Arrêt de la centrale nucléaire de Tihange 2: « Ne plus entendre le bruit de turbine en salle des machines sera le plus symbolique »
Philippe Dengis a été engagé en 1988 à la centrale de Tihange 2. Il regrette la mise à l’arrêt d’un outil qu’il a piloté durant 25 ans.
Publié le 31-01-2023 à 06h00 - Mis à jour le 31-01-2023 à 07h53
Si ce ne sont trois années à Tihange 1, Philippe Dengis (58 ans) a fait toute sa carrière au sein de la centrale de Tihange 2. En 1988, il débutait par le laboratoire de chimie pour ensuite "grimper les échelons" jusqu’à la fonction de chef de quart au service de conduite en salle de commandes. Depuis 1998, il a 8 ou 9 personnes sous sa responsabilité. Entretien avec un passionné.
Philippe Dengis, quel sentiment vous anime à l’approche de mardi ?
On a pu s’y habituer progressivement puisqu’on sait depuis 2003 que l’arrêt est programmé.

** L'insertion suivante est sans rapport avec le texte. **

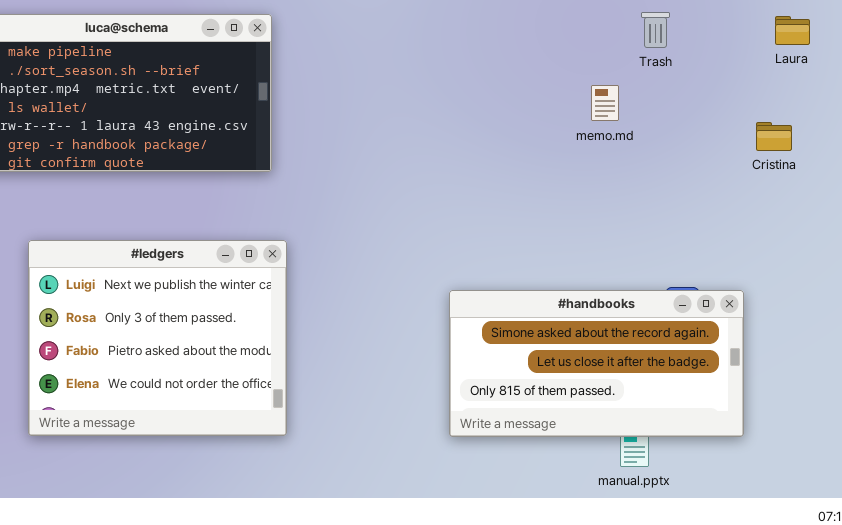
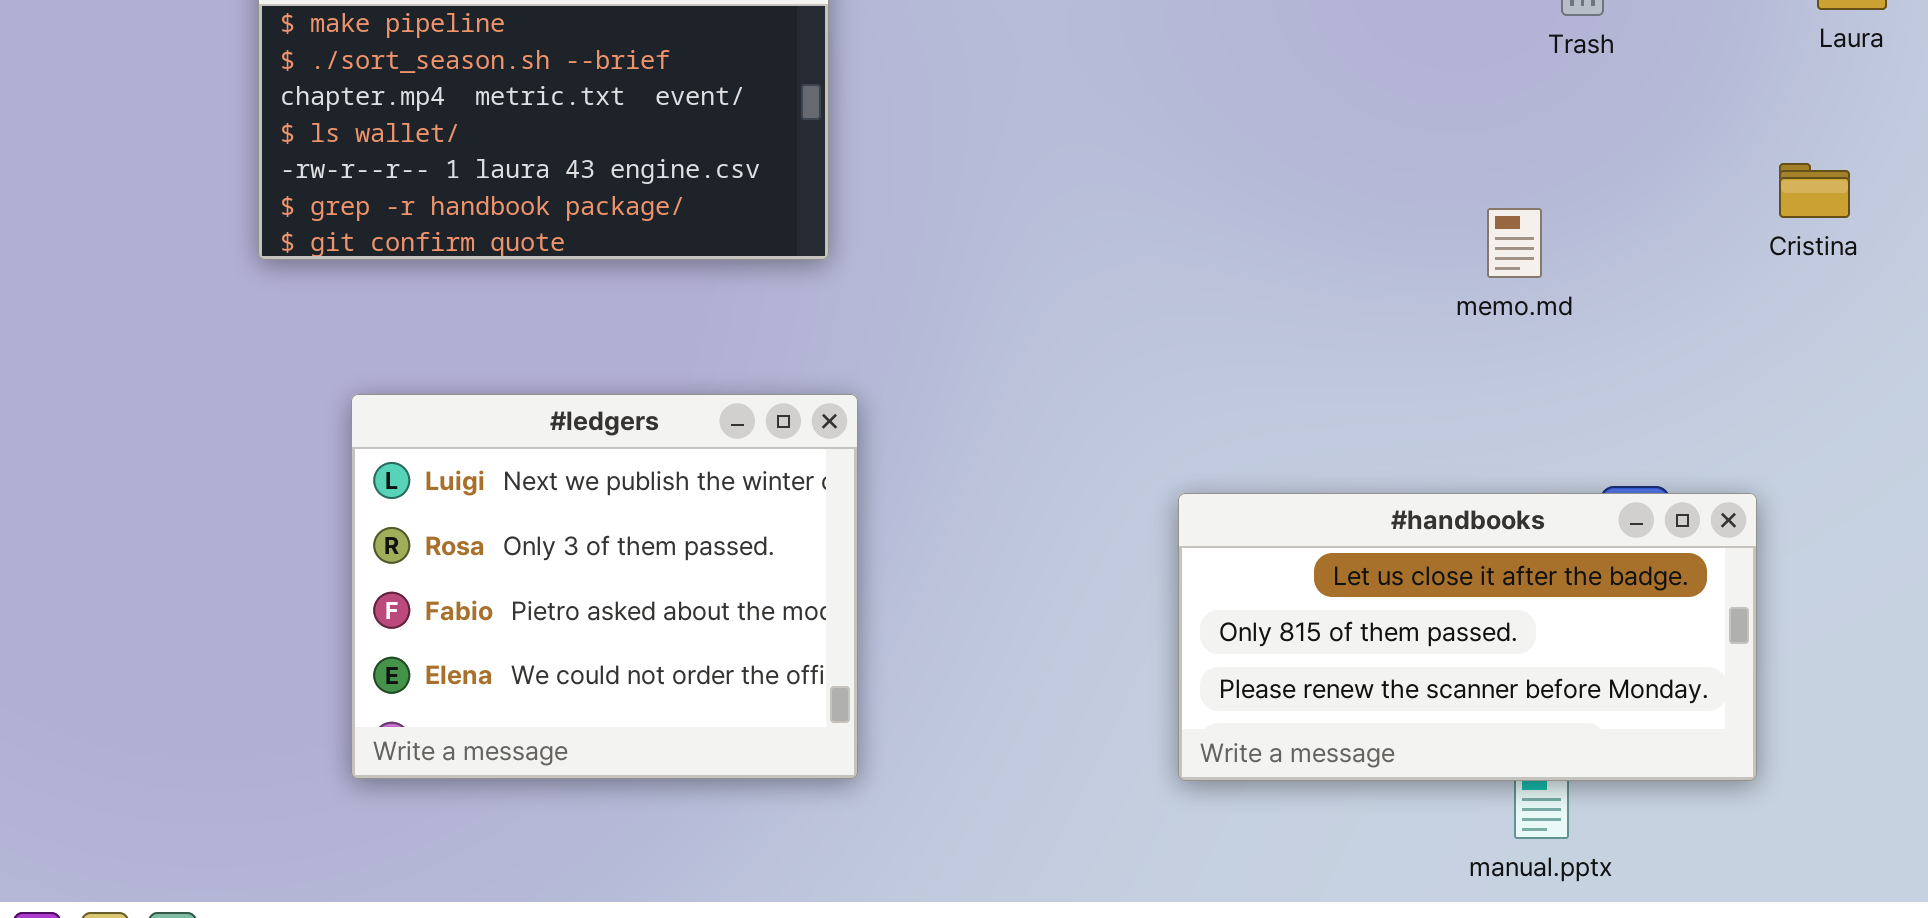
memo.md: [591,85,619,121] -> [1487,208,1542,278], moved
#handbooks: [449,290,744,437] -> [1178,493,1757,781], scrolled down 1 row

On a pu s’imprégner de cette idée. Là, on arrive au pied du mur, et pour nous c’est triste. Dans mon cas, je pilote Tihange 2 depuis une trentaine d’années. Une centrale que l’on connaît bien. Que l’on sent toujours en bonne santé, fiable et valable techniquement. Pour nous, c’est un peu dur de devoir l’arrêter. Mais donc, voilà, on savait qu’il y avait une échéance.
Quel a été votre état d’esprit en 2003 quand la loi sur la sortie progressive du nucléaire a été votée ?
C’était vraiment un gros coup de massue sur la tête. On voyait les centrales avec un bel avenir devant elles. On comprenait bien l’idéologie. Chacun a son point de vue et c’est légitime. Mais pour nous techniciens qui travaillions ici depuis de nombreuses années, on ne voyait pas de raison objective de les arrêter. C’était un gros choc à l’époque.
Quand avez-vous pris conscience qu’on arrivait à la fin ?
Lorsqu’on a eu malheureusement les arrêts de Tihange 2 en 2012 et 2015 en raison de ce qu’on a appelé les défauts de cuve dus à l’hydrogène, on a eu à un moment donné le sentiment que quoiqu’il arrive, le politique n’allait pas prolonger Tihange 2. En cumulé, on a eu autour de 30 mois d’arrêt où les gens ont pu se poser beaucoup de questions. Ce n’est pas parce qu’on a pu intégrer l’idée depuis, qu’on n’est pas choqué quand cela arrive. On en parle tous les jours avec les collègues. Le 31 janvier arrive et on va se retrouver un peu désarçonné. L’arrêt du réacteur et ne plus entendre le bruit de turbine en salle des machines sera le plus symbolique.
Vous serez présent en salle de commandes mardi à minuit ?
Non. Je serai en semaine de récupération. C’est un regret. J’aurais apprécié en faire partie.
De quoi est fait votre avenir à titre personnel ?
On nous a présenté diverses possibilités. On a demandé d’y réfléchir. Et de proposer trois choix avec une gradation. En premier, j’ai souhaité continuer à piloter, mais à Tihange 3 qui est relativement semblable à Tihange 2 au niveau de la logique de conception et d’exploitation. Il faudra passer des examens et l’habilitation. Je vais d’abord participer à la mise à l’arrêt définitif de Tihange 2 jusqu’au mois de septembre pour lancer une série d’opérations.
Être impliqué dans le démantèlement ne vous intéressait pas ?
Ce qui me passionne, c’est de piloter une centrale nucléaire. En plus ici avec le petit challenge d’apprendre à Tihange 3. Cela m’a motivé.